Neural Network – Connecting Mid-or-Far Infrared Image
Cross modal matching of the face between thermal and visible range is a desired capability especially during night time scrutiny as well as security applications. Owing to huge modality gap, thermal to visible recognition of the face seems to be one of the challenging face matching issue.
Recently Saquib Sarfraz and Rainer Stiefelhagen at Karlsruhe Institute of Technology in Germany has worked out for the first time, a way in connecting a mid-or far-infrared image of a face with a visible light counterpart, a trick they have achieved in teaching a neural network to do all the task. Corresponding to an infrared image of a face to its visible light counterpart is not an easy work, but which deep
neural networks are beginning to surface.
The issue with infrared observed videos or infrared CCTV images is that it could be difficult in recognising individuals where the faces tend to look different in the infrared images. Matching of these images to their usual look could be an important uncertain experiment. The issue could be that the connection between the way one may tend to look in infrared and visible light could be very nonlinear. This could be very complicating for footage which could be taken in midand far-infrared that could use passive sensors detecting emitted light instead of the reflected range.
Visible Light Images- High Resolution/Infrared Images – Low Resolution
The way in which a face emits infrared light is completely different from the way it reflects it where the emissions differ as per the temperature of the air as well as that of the skin. This in turn is based on the activity level of the individual, like having a fever or not. Another issue which could make comparison difficult is that visible light images could have a high resolution while far infrared images could have a much lower resolution due to the nature of the camera from which the images have been taken.
Collectively, these factors could tend to make it difficult in matching an infrared face with its visible light corresponding image. With the recent developments in deep neural networks in overcoming all types of difficult issues, it gave rise to the idea to Sarfraz and Stiefelhagen. They speculated on training a network to recognize visible light faces by looking at infrared types. Two major factors have been pooled in, recently in making neural networks very powerful.
Better Understanding/Availability of Interpreted Datasets
Better understanding, being the first, on how to build and tweak the networks in the performance of their task which is a procedure leading to the development of the supposed
deep neural nets which was something that Sarfraz and Stiefelhagen learnt from other work.The second is the availability of largely interpreted datasets which could be utilised in training these networks.
For instance accurate computerized face recognition has been possible due to the creation of massive banks of images wherein people’s faces have been remote as well as identified by observers because of crowdsourcing services like Amazon’s Mechanical Turk. These data sets seem to be much difficult to come by for infrared or visible light evaluations.
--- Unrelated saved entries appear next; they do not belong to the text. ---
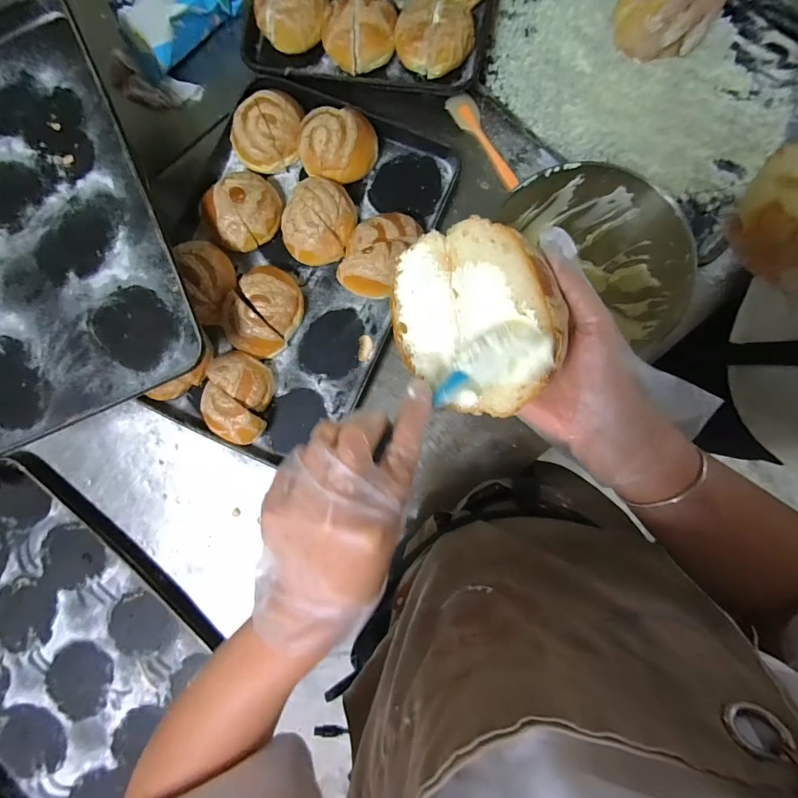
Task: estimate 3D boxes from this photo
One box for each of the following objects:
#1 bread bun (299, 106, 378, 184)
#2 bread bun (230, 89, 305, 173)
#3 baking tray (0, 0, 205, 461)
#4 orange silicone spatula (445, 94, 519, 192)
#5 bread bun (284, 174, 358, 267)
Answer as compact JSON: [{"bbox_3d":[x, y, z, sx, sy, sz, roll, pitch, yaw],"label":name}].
[{"bbox_3d":[-0.100,-0.419,0.633,0.130,0.063,0.110,2,87,4],"label":"bread bun"},{"bbox_3d":[-0.218,-0.448,0.638,0.131,0.055,0.097,-28,86,2],"label":"bread bun"},{"bbox_3d":[-0.567,-0.253,0.562,0.420,0.028,0.602,-25,88,0],"label":"baking tray"},{"bbox_3d":[0.146,-0.436,0.645,0.041,0.012,0.181,-35,85,1],"label":"orange silicone spatula"},{"bbox_3d":[-0.132,-0.293,0.628,0.112,0.064,0.135,26,89,5],"label":"bread bun"}]

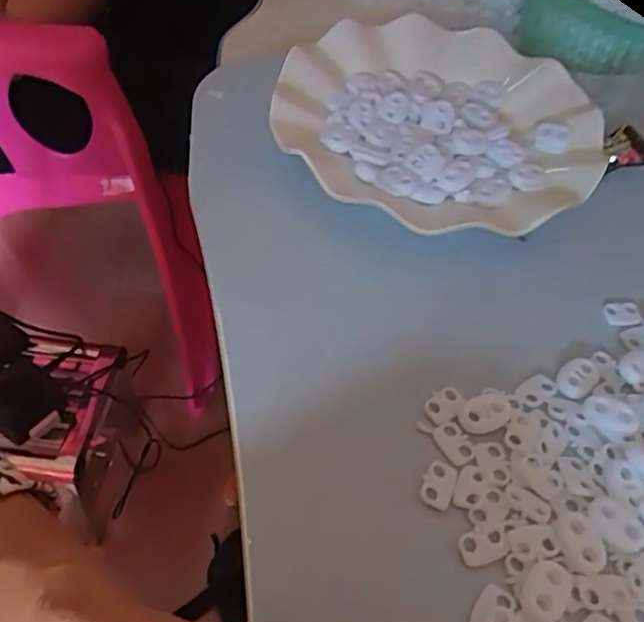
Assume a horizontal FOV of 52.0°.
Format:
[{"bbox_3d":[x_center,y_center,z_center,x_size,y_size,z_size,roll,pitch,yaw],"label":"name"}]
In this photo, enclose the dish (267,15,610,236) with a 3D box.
[{"bbox_3d":[0.064,-0.107,0.372,0.176,0.025,0.170,3,51,-3],"label":"dish"}]

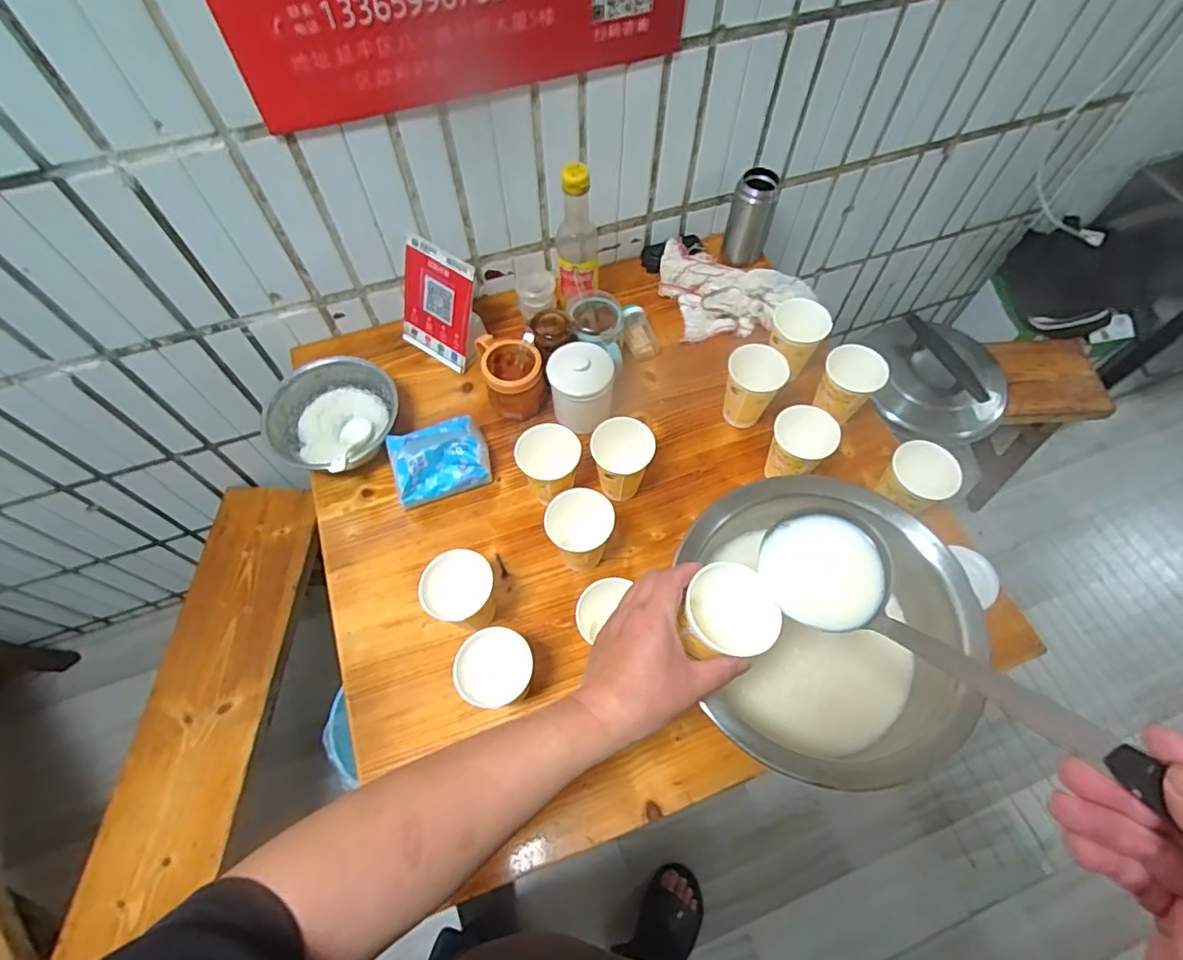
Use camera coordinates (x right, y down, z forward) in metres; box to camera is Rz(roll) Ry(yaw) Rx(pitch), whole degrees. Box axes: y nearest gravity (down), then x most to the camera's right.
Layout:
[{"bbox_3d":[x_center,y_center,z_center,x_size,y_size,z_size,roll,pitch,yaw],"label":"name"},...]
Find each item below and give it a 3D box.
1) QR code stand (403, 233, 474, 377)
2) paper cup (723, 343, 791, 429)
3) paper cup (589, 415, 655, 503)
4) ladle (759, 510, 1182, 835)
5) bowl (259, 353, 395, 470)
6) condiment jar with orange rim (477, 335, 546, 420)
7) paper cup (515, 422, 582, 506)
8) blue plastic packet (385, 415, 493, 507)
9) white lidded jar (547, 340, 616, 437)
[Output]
[{"bbox_3d":[-0.226,-0.254,0.851,0.132,0.145,0.078,34,67,16],"label":"QR code stand"},{"bbox_3d":[0.217,-0.123,0.800,0.074,0.109,0.067,23,65,11],"label":"paper cup"},{"bbox_3d":[0.039,-0.024,0.750,0.074,0.095,0.071,0,63,-1],"label":"paper cup"},{"bbox_3d":[0.227,0.106,0.320,0.076,0.076,0.342,-23,21,-12],"label":"ladle"},{"bbox_3d":[-0.355,-0.087,0.817,0.168,0.078,0.160,0,63,-1],"label":"bowl"},{"bbox_3d":[-0.111,-0.146,0.821,0.084,0.074,0.095,-9,63,-5],"label":"condiment jar with orange rim"},{"bbox_3d":[-0.053,-0.017,0.732,0.071,0.098,0.072,0,63,-1],"label":"paper cup"},{"bbox_3d":[-0.203,-0.027,0.778,0.126,0.063,0.086,-22,65,-12],"label":"blue plastic packet"},{"bbox_3d":[-0.013,-0.122,0.790,0.084,0.103,0.077,0,63,-1],"label":"white lidded jar"}]

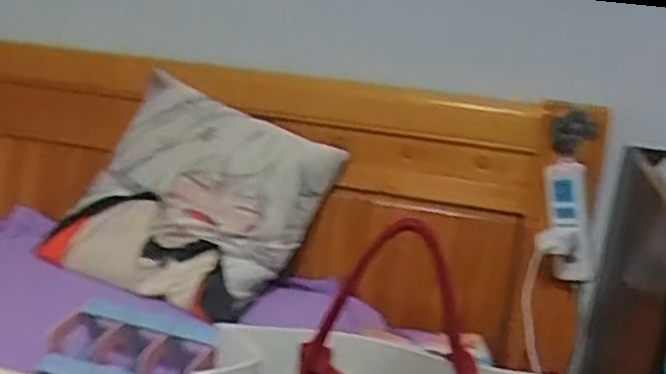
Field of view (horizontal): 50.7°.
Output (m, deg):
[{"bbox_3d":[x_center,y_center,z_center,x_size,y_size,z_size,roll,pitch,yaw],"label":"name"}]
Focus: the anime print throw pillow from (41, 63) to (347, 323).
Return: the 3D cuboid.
[{"bbox_3d":[-0.232,0.027,1.143,0.368,0.354,0.118,21,-20,23],"label":"anime print throw pillow"}]

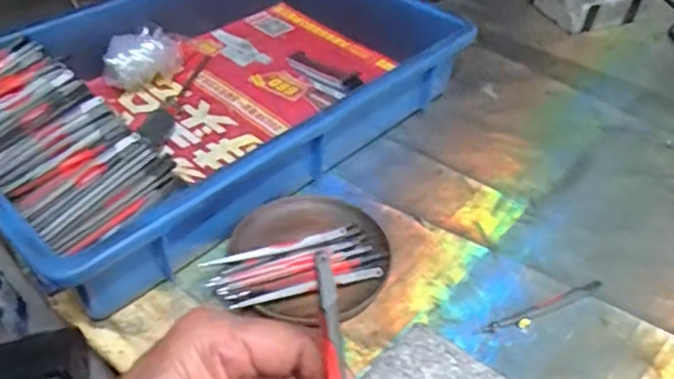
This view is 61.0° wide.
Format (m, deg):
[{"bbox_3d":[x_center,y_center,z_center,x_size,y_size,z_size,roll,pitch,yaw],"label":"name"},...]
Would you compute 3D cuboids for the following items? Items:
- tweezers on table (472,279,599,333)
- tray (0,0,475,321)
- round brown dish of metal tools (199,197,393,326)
[{"bbox_3d":[0.143,0.083,0.403,0.105,0.004,0.008,-17,48,-19],"label":"tweezers on table"},{"bbox_3d":[-0.106,-0.101,0.525,0.279,0.085,0.444,33,52,27],"label":"tray"},{"bbox_3d":[-0.018,0.047,0.414,0.108,0.022,0.117,1,45,-1],"label":"round brown dish of metal tools"}]

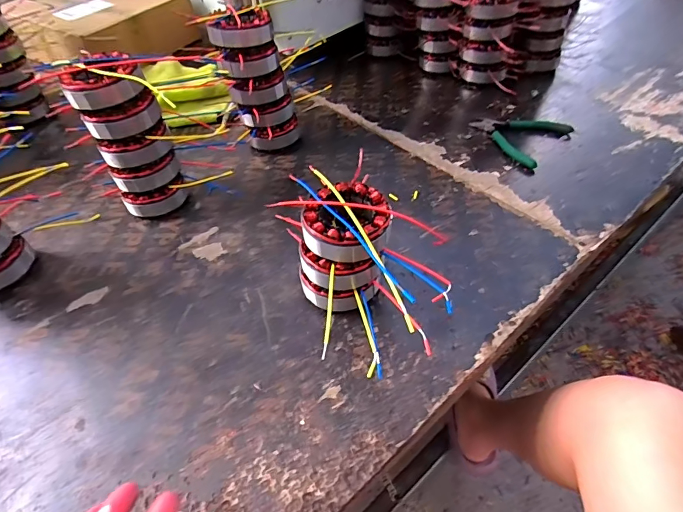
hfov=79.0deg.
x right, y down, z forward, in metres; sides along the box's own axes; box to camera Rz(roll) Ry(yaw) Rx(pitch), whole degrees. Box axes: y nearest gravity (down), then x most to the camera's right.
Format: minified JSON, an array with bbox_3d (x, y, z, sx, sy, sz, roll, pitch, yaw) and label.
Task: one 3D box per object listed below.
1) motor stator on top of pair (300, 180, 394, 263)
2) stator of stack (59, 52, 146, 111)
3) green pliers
[{"bbox_3d":[0.009,-0.034,0.410,0.087,0.036,0.084,-2,49,3],"label":"motor stator on top of pair"},{"bbox_3d":[-0.275,-0.203,0.481,0.081,0.034,0.097,-23,51,-15],"label":"stator of stack"},{"bbox_3d":[0.297,-0.193,0.653,0.121,0.011,0.142,-18,50,-11],"label":"green pliers"}]

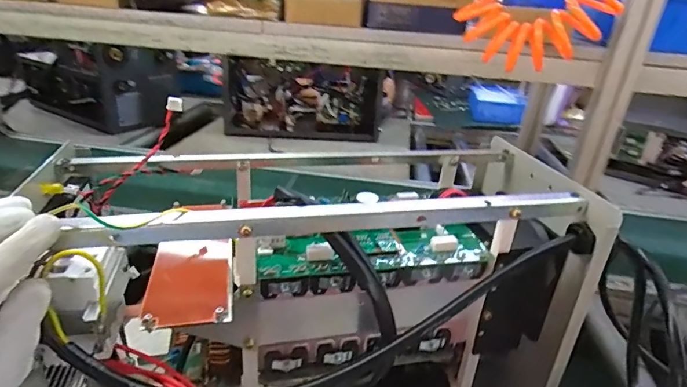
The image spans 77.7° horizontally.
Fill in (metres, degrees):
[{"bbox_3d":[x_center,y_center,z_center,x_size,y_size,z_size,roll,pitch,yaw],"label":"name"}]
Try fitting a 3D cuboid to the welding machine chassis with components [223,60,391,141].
[{"bbox_3d":[-0.128,-0.311,1.443,0.522,0.263,0.174,8,26,7],"label":"welding machine chassis with components"}]

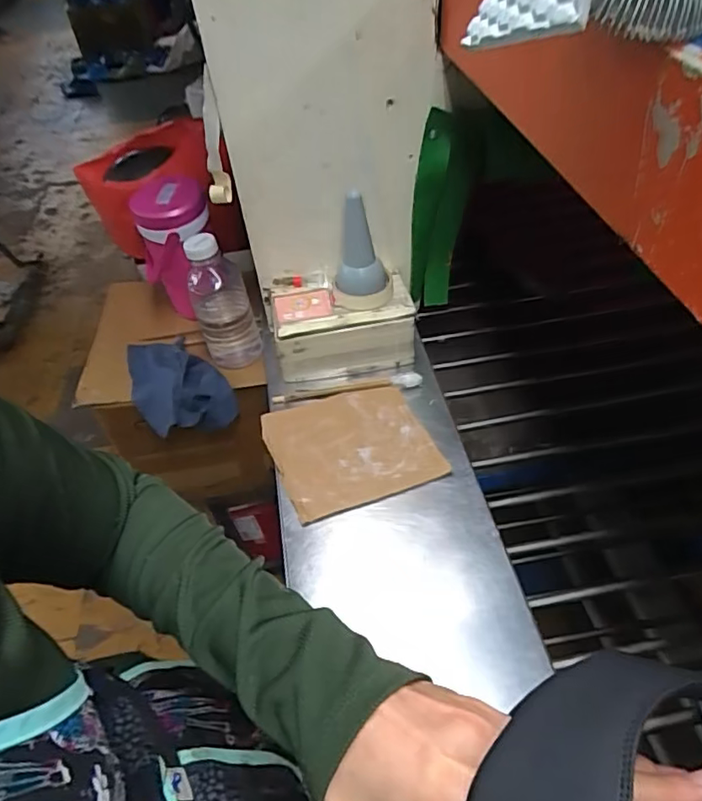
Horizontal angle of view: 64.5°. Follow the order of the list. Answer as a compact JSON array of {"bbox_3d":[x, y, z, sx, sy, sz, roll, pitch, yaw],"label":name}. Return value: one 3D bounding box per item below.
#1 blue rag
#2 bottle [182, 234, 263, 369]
[{"bbox_3d":[-0.304,-0.034,0.944,0.139,0.050,0.247,-30,53,-20],"label":"blue rag"},{"bbox_3d":[-0.206,-0.157,0.886,0.092,0.211,0.093,-15,49,-8],"label":"bottle"}]

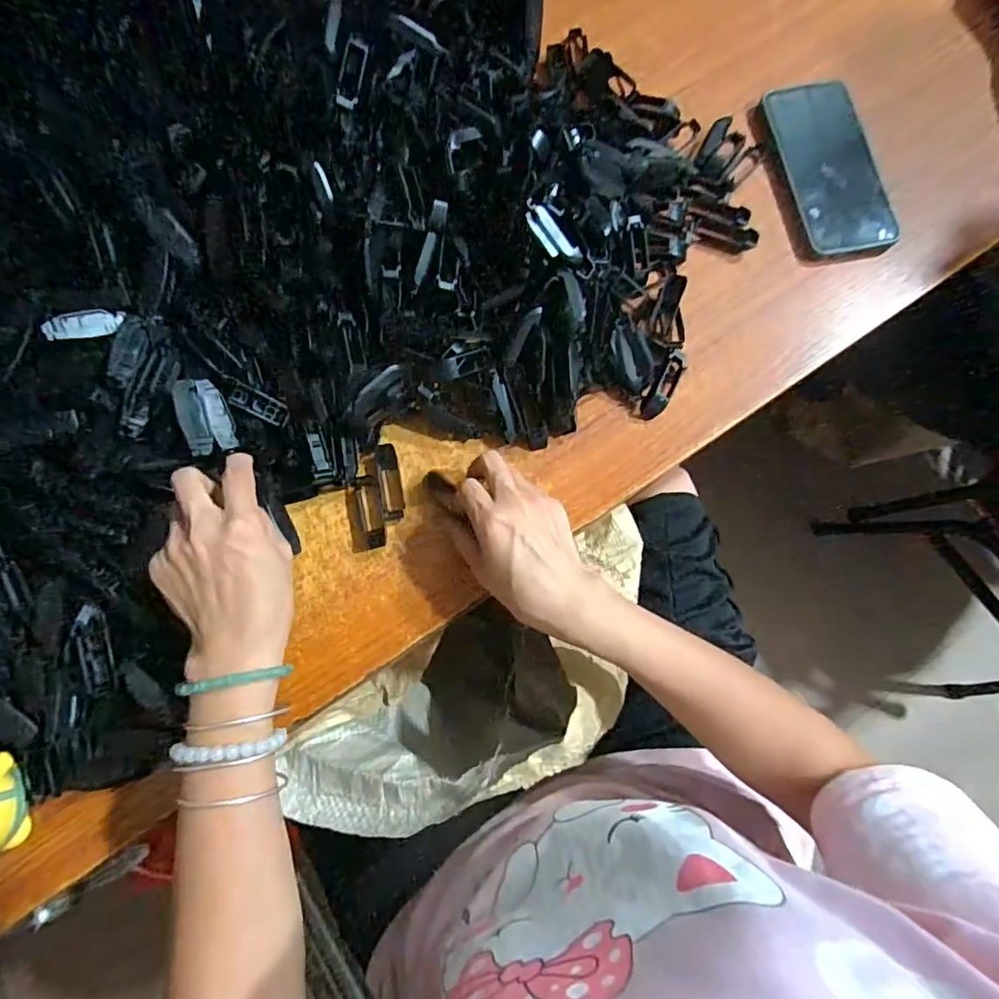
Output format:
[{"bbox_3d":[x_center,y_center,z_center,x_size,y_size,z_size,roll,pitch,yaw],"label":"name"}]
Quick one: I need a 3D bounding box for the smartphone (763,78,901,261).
[{"bbox_3d":[0.284,-0.289,0.478,0.073,0.014,0.179,-9,77,-3],"label":"smartphone"}]

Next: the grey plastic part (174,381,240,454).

Nevertheless, Sarfrax and Stiefelhagenhandled this issue. It was created at the University of Notre Dame comprising of 4,585 images of 82 individuals which were taken either in visible light at a resolution of 1600 x 1200 pixels or in the far infrared at 312 x 239 pixels.The data is said to comprise of images of individuals, laughing, smiling together with neutral expressions taken in various sessions in order to capture the way their appearance seem to change from day to day and in two various lighting conditions.
Fast/Capable of Running in Real Time
Each image was then divided into sets of overlapping patches of 20 x 20 pixels in size in order to vividly increase the size of the database. Eventually Sarfraz and Stiefelhagen utilised the images of the first 41 individuals in training their neural net together with the images of the other 41 people for the purpose of testing. The outcome of it seemed to be interesting.
Sarfraz and Stiefelhagen have commented saying that `the presented approach improves the state-of-the art by more than 10 percent. It is said that the net can now match a thermal image to its noticeable counterpart in a mere 35 milliseconds. They further added that `this is very fast as well as capable of running in real time at ∼ 28 fps’. Though it is by no means flawless, at best its precision is over 80 percent when it has anextensivearray of visible images when compared against the thermal image.
The one-to-one contrast accuracy is only 55 percent. Improved accuracy could be possible with larger datasets together with much more powerful network, out of which, the creation of a data set that is higher by order of magnitude would be the more difficult of the two jobs.
However, it is not an issue to imagine this type of database to be created rather quickly provided the interested individuals could be the military, law enforcement agencies and government who tend to have deeper pockets with regards to security related technology.